** EXERCISE INSTRUCTIONS **
Extract the records verbatim, from their first line through the line containing "Reading left to right, what", including that line.

** RECORD SET **
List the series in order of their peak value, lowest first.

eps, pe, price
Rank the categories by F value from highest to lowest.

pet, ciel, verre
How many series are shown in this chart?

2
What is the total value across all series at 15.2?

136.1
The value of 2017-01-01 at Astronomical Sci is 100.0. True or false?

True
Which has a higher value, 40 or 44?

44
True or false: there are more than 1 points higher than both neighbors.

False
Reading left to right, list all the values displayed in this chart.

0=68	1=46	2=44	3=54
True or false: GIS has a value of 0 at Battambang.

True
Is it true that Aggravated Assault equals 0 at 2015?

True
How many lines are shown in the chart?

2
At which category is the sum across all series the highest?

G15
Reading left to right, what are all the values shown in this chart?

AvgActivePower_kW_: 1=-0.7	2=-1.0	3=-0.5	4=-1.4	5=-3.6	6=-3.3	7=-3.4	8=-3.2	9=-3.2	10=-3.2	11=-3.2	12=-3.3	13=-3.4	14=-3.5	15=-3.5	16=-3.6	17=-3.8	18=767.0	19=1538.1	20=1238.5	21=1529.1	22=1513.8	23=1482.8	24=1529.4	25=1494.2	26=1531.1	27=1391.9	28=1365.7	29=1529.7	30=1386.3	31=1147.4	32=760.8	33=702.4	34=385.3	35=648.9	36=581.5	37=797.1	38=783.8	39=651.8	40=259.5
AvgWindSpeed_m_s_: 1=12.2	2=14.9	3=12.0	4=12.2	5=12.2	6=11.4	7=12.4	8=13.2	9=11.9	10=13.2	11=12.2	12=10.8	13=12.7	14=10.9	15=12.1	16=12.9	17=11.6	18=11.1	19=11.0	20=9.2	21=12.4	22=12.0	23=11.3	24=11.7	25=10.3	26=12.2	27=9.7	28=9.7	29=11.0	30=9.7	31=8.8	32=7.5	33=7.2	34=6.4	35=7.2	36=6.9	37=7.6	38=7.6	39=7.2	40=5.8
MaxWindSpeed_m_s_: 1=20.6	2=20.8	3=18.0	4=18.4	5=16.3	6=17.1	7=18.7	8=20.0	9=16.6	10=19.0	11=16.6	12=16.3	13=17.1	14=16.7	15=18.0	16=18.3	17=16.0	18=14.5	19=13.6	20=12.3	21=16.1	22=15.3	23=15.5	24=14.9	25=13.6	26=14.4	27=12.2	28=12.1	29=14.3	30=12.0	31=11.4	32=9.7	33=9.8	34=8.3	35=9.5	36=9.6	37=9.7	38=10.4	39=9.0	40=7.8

** EXERCISE OUTPUT **
List the series in order of their peak value, lowest first.

eps, pe, price
Rank the categories by F value from highest to lowest.

pet, ciel, verre
How many series are shown in this chart?

2
What is the total value across all series at 15.2?

136.1
The value of 2017-01-01 at Astronomical Sci is 100.0. True or false?

True
Which has a higher value, 40 or 44?

44
True or false: there are more than 1 points higher than both neighbors.

False
Reading left to right, list all the values displayed in this chart.

0=68	1=46	2=44	3=54
True or false: GIS has a value of 0 at Battambang.

True
Is it true that Aggravated Assault equals 0 at 2015?

True
How many lines are shown in the chart?

2
At which category is the sum across all series the highest?

G15
Reading left to right, what are all the values shown in this chart?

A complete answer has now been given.